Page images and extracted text
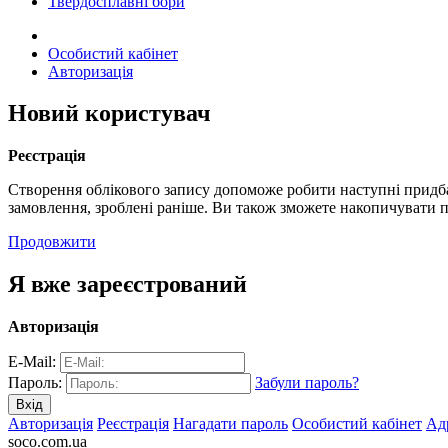
Твердосплавні бори
Особистий кабінет
Авторизація
Новий користувач
Реєстрація
Створення облікового запису допоможе робити наступні придбан
замовлення, зроблені раніше. Ви також зможете накопичувати 
Продовжити
Я вже зареєстрований
Авторизація
E-Mail:
Пароль:
Забули пароль?
Авторизація
Реєстрація
Нагадати пароль
Особистий кабінет
Ад
soco.com.ua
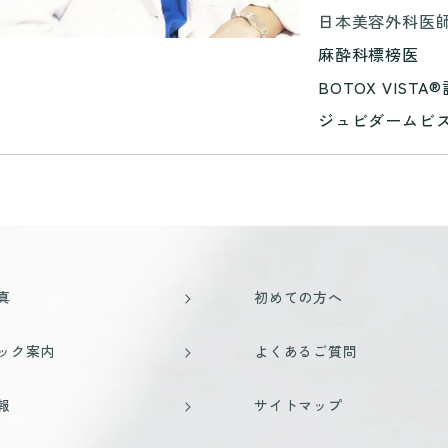
日本美容外科医師
麻酔科標榜医
BOTOX VISTA
ジュビダームビ
真
初めての方へ
ック案内
よくあるご質問
報
サイトマップ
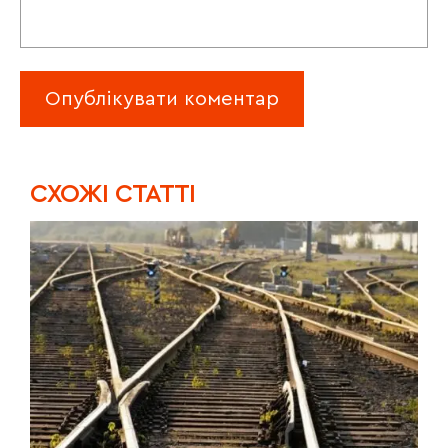
CХОЖІ СТАТТІ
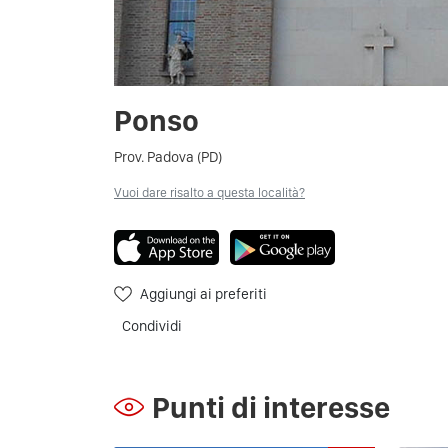
Ponso
Prov. Padova (PD)
Vuoi dare risalto a questa località?
Aggiungi ai preferiti
Condividi
Punti di interesse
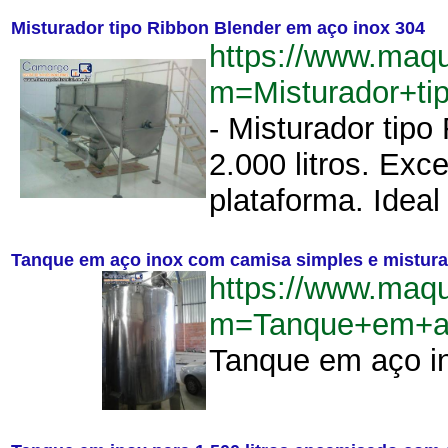
Misturador tipo Ribbon Blender em aço inox 304
https://www.maq
m=Misturador+t
- Misturador tip
2.000 litros. Exc
plataforma. Idea
Tanque em aço inox com camisa simples e mistur
https://www.maq
m=Tanque+em+ac
Tanque em aço in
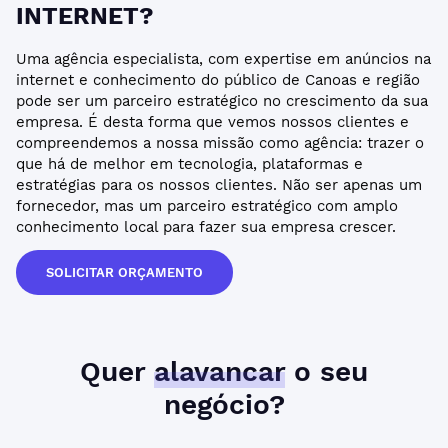
INTERNET?
Uma agência especialista, com expertise em anúncios na
internet e conhecimento do público de Canoas e região
pode ser um parceiro estratégico no crescimento da sua
empresa. É desta forma que vemos nossos clientes e
compreendemos a nossa missão como agência: trazer o
que há de melhor em tecnologia, plataformas e
estratégias para os nossos clientes. Não ser apenas um
fornecedor, mas um parceiro estratégico com amplo
conhecimento local para fazer sua empresa crescer.
SOLICITAR ORÇAMENTO
Quer
alavancar
o seu
negócio?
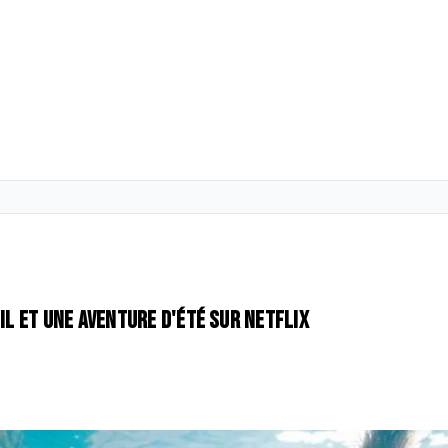
il et une aventure d'été sur Netflix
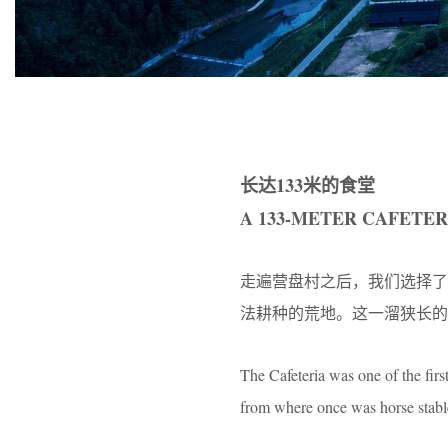
长达133米的食堂
A 133-METER CAFETER
走遍营盘村之后，我们选择
法耕种的荒地。这一溜狭长的
The Cafeteria was one of the firs
from where once was horse stables,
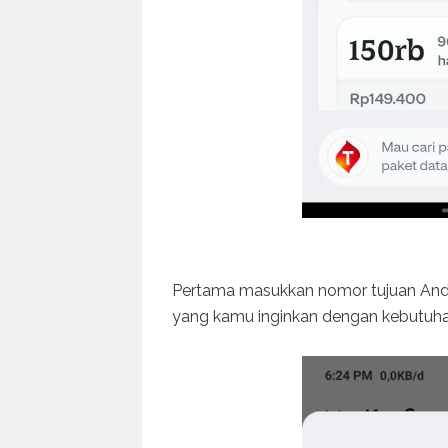
Pertama masukkan nomor tujuan Anda,
yang kamu inginkan dengan kebutuh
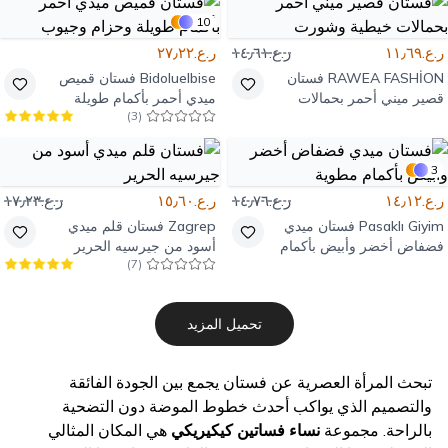
10
ر.ع.١١٫٦٩
ر.ع.١٤٫٦١
ر.ع.٢٧٫٢٢
RAWEA FASHİON
فستان
Bidoluelbise
فستان قميص
قصير ميني أحمر بحمالات
ميدي أحمر بأكمام طويلة
)
3
(
خيطية وشورت
وحزام وجيوب
3
ر.ع.١٤٫١٢
ر.ع.١٤٫٧٦
ر.ع.١٥٫٦٠
ر.ع.١٧٫٢٣
Pasaklı Giyim
فستان ميدي
Zagrep
فستان قلم ميدي
فضفاض أخضر وأبيض بأكمام
أسود من جيرسيه الحرير
)
7
(
مطوية
تحميل المزيد
تبحث المرأة العصرية عن فستان يجمع بين الجودة الفائقة
والتصميم الذي يواكب أحدث خطوط الموضة دون التضحية
بالراحة. مجموعة
نساء فساتين كيكيريكي
هي المكان المثالي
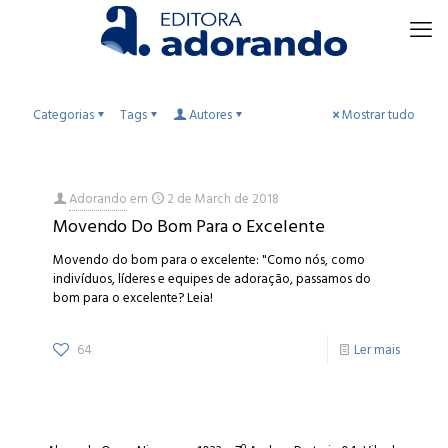
Categorias
Tags
Autores
Mostrar tudo
Adorando
em
2 de March de 2018
Movendo Do Bom Para o Excelente
Movendo do bom para o excelente: "Como nós, como
indivíduos, líderes e equipes de adoração, passamos do
bom para o excelente? Leia!
64
Ler mais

* [Work to complete]: Transcribe all records verbatim, no pictures.

* [Completed exercise]:
Твердосплавні бори
Особистий кабінет
Авторизація
Новий користувач
Реєстрація
Створення облікового запису допоможе робити наступні придбан
замовлення, зроблені раніше. Ви також зможете накопичувати 
Продовжити
Я вже зареєстрований
Авторизація
E-Mail:
Пароль:
Забули пароль?
Авторизація
Реєстрація
Нагадати пароль
Особистий кабінет
Ад
soco.com.ua
日本美容外科医師
麻酔科標榜医
BOTOX VISTA
ジュビダームビ
真
初めての方へ
ック案内
よくあるご質問
報
サイトマップ
CХОЖІ СТАТТІ
Ponso
Prov. Padova (PD)
Vuoi dare risalto a questa località?
Aggiungi ai preferiti
Condividi
Punti di interesse
Misturador tipo Ribbon Blender em aço inox 304
https://www.maq
m=Misturador+t
- Misturador tip
2.000 litros. Exc
plataforma. Idea
Tanque em aço inox com camisa simples e mistur
https://www.maq
m=Tanque+em+ac
Tanque em aço in
INTERNET?
Uma agência especialista, com expertise em anúncios na
internet e conhecimento do público de Canoas e região
pode ser um parceiro estratégico no crescimento da sua
empresa. É desta forma que vemos nossos clientes e
compreendemos a nossa missão como agência: trazer o
que há de melhor em tecnologia, plataformas e
estratégias para os nossos clientes. Não ser apenas um
fornecedor, mas um parceiro estratégico com amplo
conhecimento local para fazer sua empresa crescer.
SOLICITAR ORÇAMENTO
Quer
alavancar
o seu
negócio?
il et une aventure d'été sur Netflix
长达133米的食堂
A 133-METER CAFETER
走遍营盘村之后，我们选择
法耕种的荒地。这一溜狭长的
The Cafeteria was one of the firs
from where once was horse stables,
Pertama masukkan nomor tujuan Anda,
yang kamu inginkan dengan kebutuh
10
ر.ع.١١٫٦٩
ر.ع.١٤٫٦١
ر.ع.٢٧٫٢٢
RAWEA FASHİON
فستان
Bidoluelbise
فستان قميص
قصير ميني أحمر بحمالات
ميدي أحمر بأكمام طويلة
)
3
(
خيطية وشورت
وحزام وجيوب
3
ر.ع.١٤٫١٢
ر.ع.١٤٫٧٦
ر.ع.١٥٫٦٠
ر.ع.١٧٫٢٣
Pasaklı Giyim
فستان ميدي
Zagrep
فستان قلم ميدي
فضفاض أخضر وأبيض بأكمام
أسود من جيرسيه الحرير
)
7
(
مطوية
تحميل المزيد
تبحث المرأة العصرية عن فستان يجمع بين الجودة الفائقة
والتصميم الذي يواكب أحدث خطوط الموضة دون التضحية
بالراحة. مجموعة
نساء فساتين كيكيريكي
هي المكان المثالي
Categorias
Tags
Autores
Mostrar tudo
Adorando
em
2 de March de 2018
Movendo Do Bom Para o Excelente
Movendo do bom para o excelente: "Como nós, como
indivíduos, líderes e equipes de adoração, passamos do
bom para o excelente? Leia!
64
Ler mais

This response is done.